Our findings of moderately strong agreement between parent-reported and direct assessment of early cognitive development add to evidence for agreement across other developmental domains (Miller et al., 2017; Nordahl-Hansen et al., 2014; Sachse & Suchodoletz, 2008). Overall, the data from this study offer evidence that the DP-4 can be accurate in detecting developmental delays in early cognitive ability and has the potential to become an acceptable choice in routine assessment. However, there is still a need to identify specific skills as targets for intervention, which may be most feasible with in-person assessments. Despite this evidence of the utility of parent-reported developmental measures, this is not to imply that these measures can or should unilaterally replace direct assessment. Combining both direct assessment and standardized parent-report measures can increase the predictive validity of the results (Saudino et al., 1998). This follows standard guidelines from the American Psychological Association which call for multi-informant and multi-method approaches for evaluation (American Psychological Association, 2020).

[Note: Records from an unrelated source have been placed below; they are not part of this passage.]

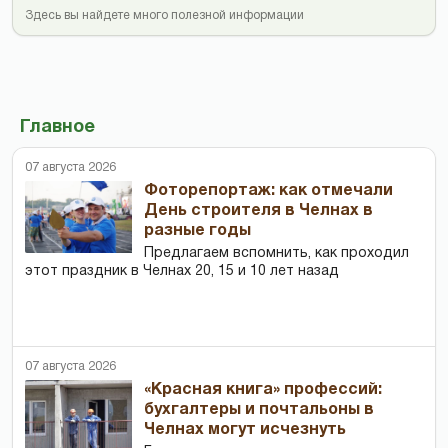
Здесь вы найдете много полезной информации
Главное
07 августа 2026
Фоторепортаж: как отмечали
День строителя в Челнах в
разные годы
Предлагаем вспомнить, как проходил
этот праздник в Челнах 20, 15 и 10 лет назад
07 августа 2026
«Красная книга» профессий:
бухгалтеры и почтальоны в
Челнах могут исчезнуть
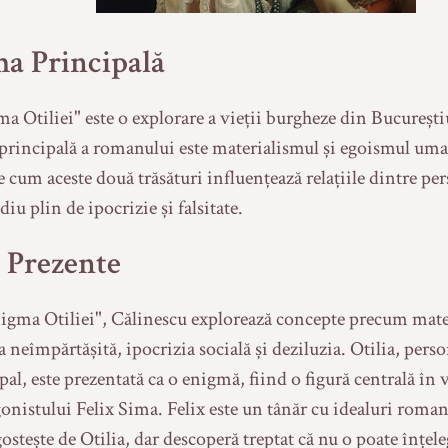
a Principală
a Otiliei" este o explorare a vieții burgheze din Bucureștiu
rincipală a romanului este materialismul și egoismul uma
e cum aceste două trăsături influențează relațiile dintre pe
iu plin de ipocrizie și falsitate.
i Prezente
igma Otiliei", Călinescu explorează concepte precum mate
a neîmpărtășită, ipocrizia socială și deziluzia. Otilia, pers
pal, este prezentată ca o enigmă, fiind o figură centrală în 
onistului Felix Sima. Felix este un tânăr cu idealuri romant
ostește de Otilia, dar descoperă treptat că nu o poate înțele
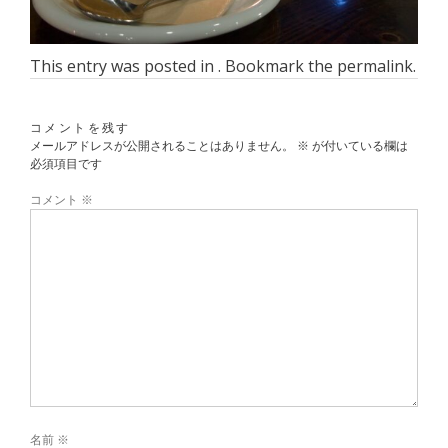
This entry was posted in . Bookmark the
permalink
.
コメントを残す
メールアドレスが公開されることはありません。
※
が付いている欄は
必須項目です
コメント
※
名前
※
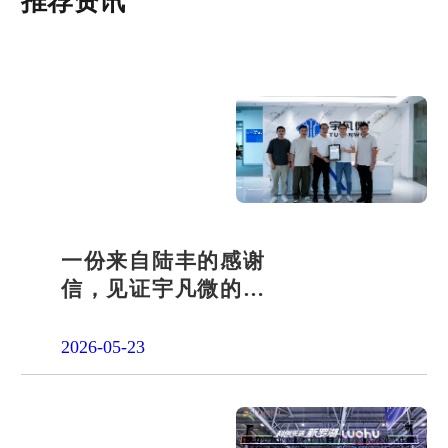
推荐资讯
一份来自陆丰的感谢
信，见证宇凡微的社
会责任之路
2026-05-23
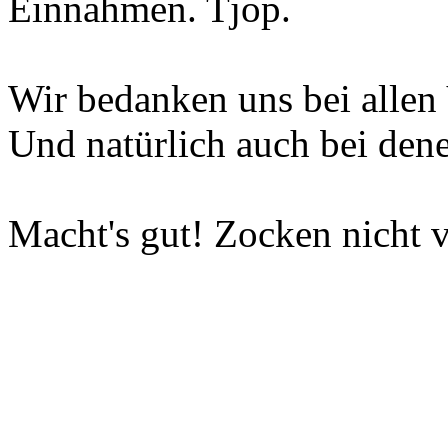
Einnahmen. Tjop.
Wir bedanken uns bei allen 
Und natürlich auch bei dene
Macht's gut! Zocken nicht v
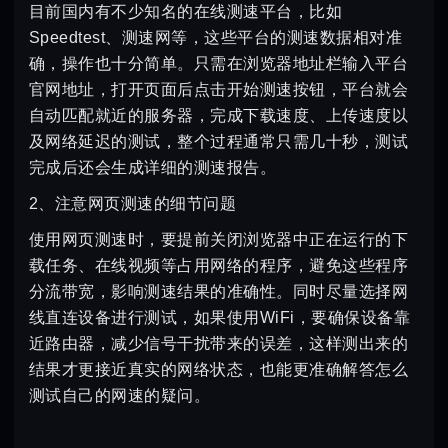
目前国内有不少知名的在线测速平台，比如
Speedtest、测速网等，这些平台的测速数据相对准
确，操作也十分简单。只需在浏览器地址栏输入平台
官网地址，打开页面后点击开始测速按钮，平台就会
自动匹配就近的服务器，完成下载速度、上传速度以
及网络延迟的测试，整个过程通常只需几十秒，测试
完成后还会生成详细的测速报告。
2、注意网页测速的细节问题
使用网页测速时，要提前关闭浏览器中正在运行的下
载任务、在线视频等占用网络的程序，避免这些程序
分流带宽，影响测速结果的准确性。同时尽量选择网
线直连设备进行测试，如果使用WiFi，要确保设备靠
近路由器，减少信号干扰带来的误差，这样测出来的
结果才更接近真实的网络状态，也能更准确解答怎么
测试自己的网速的疑问。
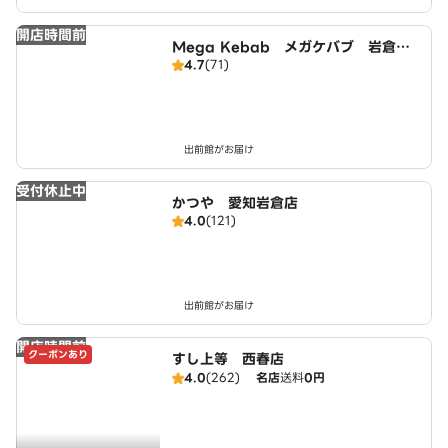
開店時間前
Mega Kebab メガケバブ 岩倉
4.7
(71)
店 Halal ハラール
出前館がお届け
受付休止中
かつや 愛知岩倉店
4.0
(121)
出前館がお届け
開店時間前
クーポンあり
すし上等 西春店
4.0
(262)
名店
送料
0円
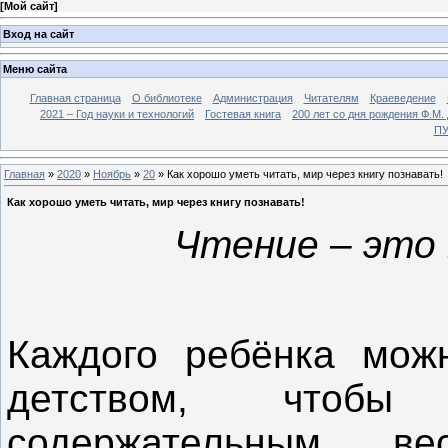
[
Мой сайт
]
Вход на сайт
Меню сайта
Главная страница
О библиотеке
Администрация
Читателям
Краеведение
2021 – Год науки и технологий
Гостевая книга
200 лет со дня рождения Ф.М.
ПУ
Главная
»
2020
»
Ноябрь
»
20
» Как хорошо уметь читать, мир через книгу познавать!
Как хорошо уметь читать, мир через книгу познавать!
Чтение – это 
Каждого ребёнка мож
детством, чтоб
содержательным, в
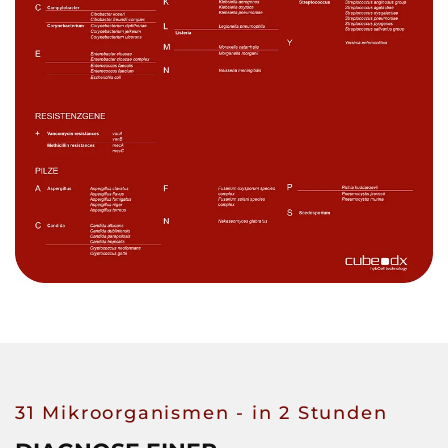
31 Mikroorganismen - in 2 Stunden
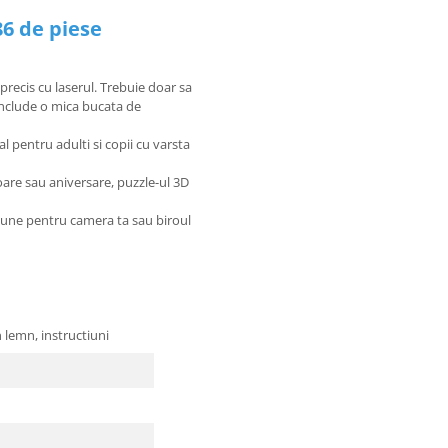
86 de piese
recis cu laserul. Trebuie doar sa
 Include o mica bucata de
l pentru adulti si copii cu varsta
oare sau aniversare, puzzle-ul 3D
iune pentru camera ta sau biroul
 lemn, instructiuni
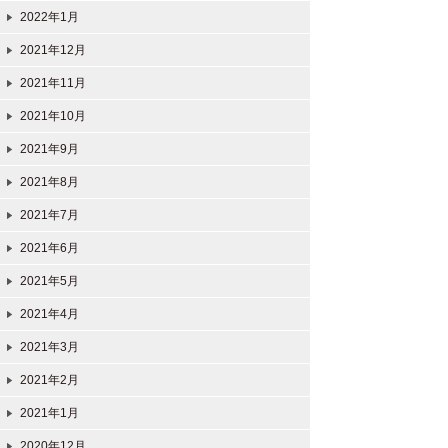
2022年1月
2021年12月
2021年11月
2021年10月
2021年9月
2021年8月
2021年7月
2021年6月
2021年5月
2021年4月
2021年3月
2021年2月
2021年1月
2020年12月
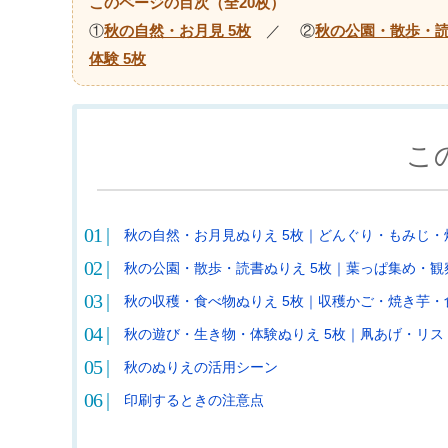
このページの目次（全20枚）
①
秋の自然・お月見 5枚
／ ②
秋の公園・散歩・読
体験 5枚
こ
秋の自然・お月見ぬりえ 5枚｜どんぐり・もみじ・
秋の公園・散歩・読書ぬりえ 5枚｜葉っぱ集め・観
秋の収穫・食べ物ぬりえ 5枚｜収穫かご・焼き芋・
秋の遊び・生き物・体験ぬりえ 5枚｜凧あげ・リス
秋のぬりえの活用シーン
印刷するときの注意点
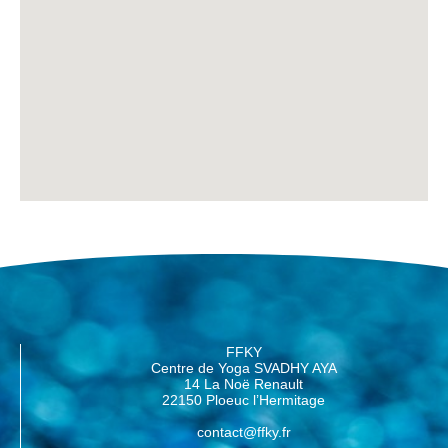
FFKY
Centre de Yoga SVADHY AYA
14 La Noë Renault
22150 Ploeuc l’Hermitage
contact@ffky.fr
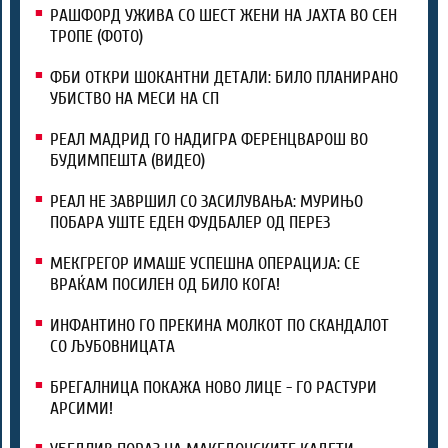
РАШФОРД УЖИВА СО ШЕСТ ЖЕНИ НА ЈАХТА ВО СЕН
ТРОПЕ (ФОТО)
ФБИ ОТКРИ ШОКАНТНИ ДЕТАЛИ: БИЛО ПЛАНИРАНО
УБИСТВО НА МЕСИ НА СП
РЕАЛ МАДРИД ГО НАДИГРА ФЕРЕНЦВАРОШ ВО
БУДИМПЕШТА (ВИДЕО)
РЕАЛ НЕ ЗАВРШИЛ СО ЗАСИЛУВАЊА: МУРИЊО
ПОБАРА УШТЕ ЕДЕН ФУДБАЛЕР ОД ПЕРЕЗ
МЕКГРЕГОР ИМАШЕ УСПЕШНА ОПЕРАЦИЈА: СЕ
ВРАЌАМ ПОСИЛЕН ОД БИЛО КОГА!
ИНФАНТИНО ГО ПРЕКИНА МОЛКОТ ПО СКАНДАЛОТ
СО ЉУБОВНИЦАТА
БРЕГАЛНИЦА ПОКАЖА НОВО ЛИЦЕ - ГО РАСТУРИ
АРСИМИ!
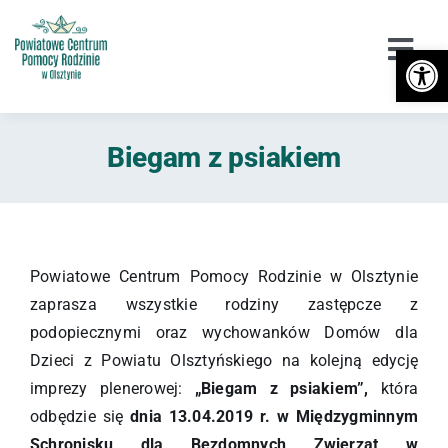
Przejdź
do
Otwórz 
Togg
zawartości
Navi
Urząd
Biegam z psiakiem
Orzekanie o Niepełnosprawności
Niepełnosprawność
DPS / Cudzoziemcy
Powiatowe Centrum Pomocy Rodzinie w Olsztynie
zaprasza wszystkie rodziny zastępcze z
Piecza zastępcza
podopiecznymi oraz wychowanków Domów dla
Dzieci z Powiatu Olsztyńskiego na kolejną edycję
Przeciwdziałanie przemocy
imprezy plenerowej:
„
Biegam z psiakiem
”
,
która
odbędzie się
dnia 13.04.2019 r. w Międzygminnym
Wsparcie
Schronisku dla Bezdomnych Zwierząt w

Limitations and Future Directions

Our results cannot be interpreted without identifying key limitations. While this sample included children from diverse cultural, ethnic, and language backgrounds, our sample size was not large enough to analyze potential differences within minority demographic groups. Additionally, given the young age and high prevalence of developmental delay in our sample, it is unclear how well these results will generalize to older children or those will less severe developmental delays. Further research with larger samples, particularly including a higher proportion of individuals from diverse backgrounds, is needed to confirm and expand our results. Because DP-4 scores were used among other test data in informing final diagnosis, the accuracy of DP-4 scores and diagnosis of GDD may have been artificially higher. However, we found similar results with the Bayley-4, which was independent of DP-4 ratings. While we demonstrated strong agreement between the DP-4 and Bayley-4 Cognitive scores, future research should explore agreement between the DP-4 and other cognitive measures, including IQ tests, to see if the same agreement exists at later stages of development.

Implications

To our knowledge, this is one of few studies investigating agreement between parent report and direct assessment of child cognitive ability in a sample of children being evaluated for developmental delay. Our results suggest that parents are accurate reporters of their young child’s cognitive skills, particularly on a standardized parent interview. Additionally, degree of autism severity, age, and biological sex did not appear to impact the observed findings. While these findings demonstrate that parents are a reliable source for measuring early cognitive ability, we stress the continued need for multimodal and multi-informant evaluations when assessing development in early childhood.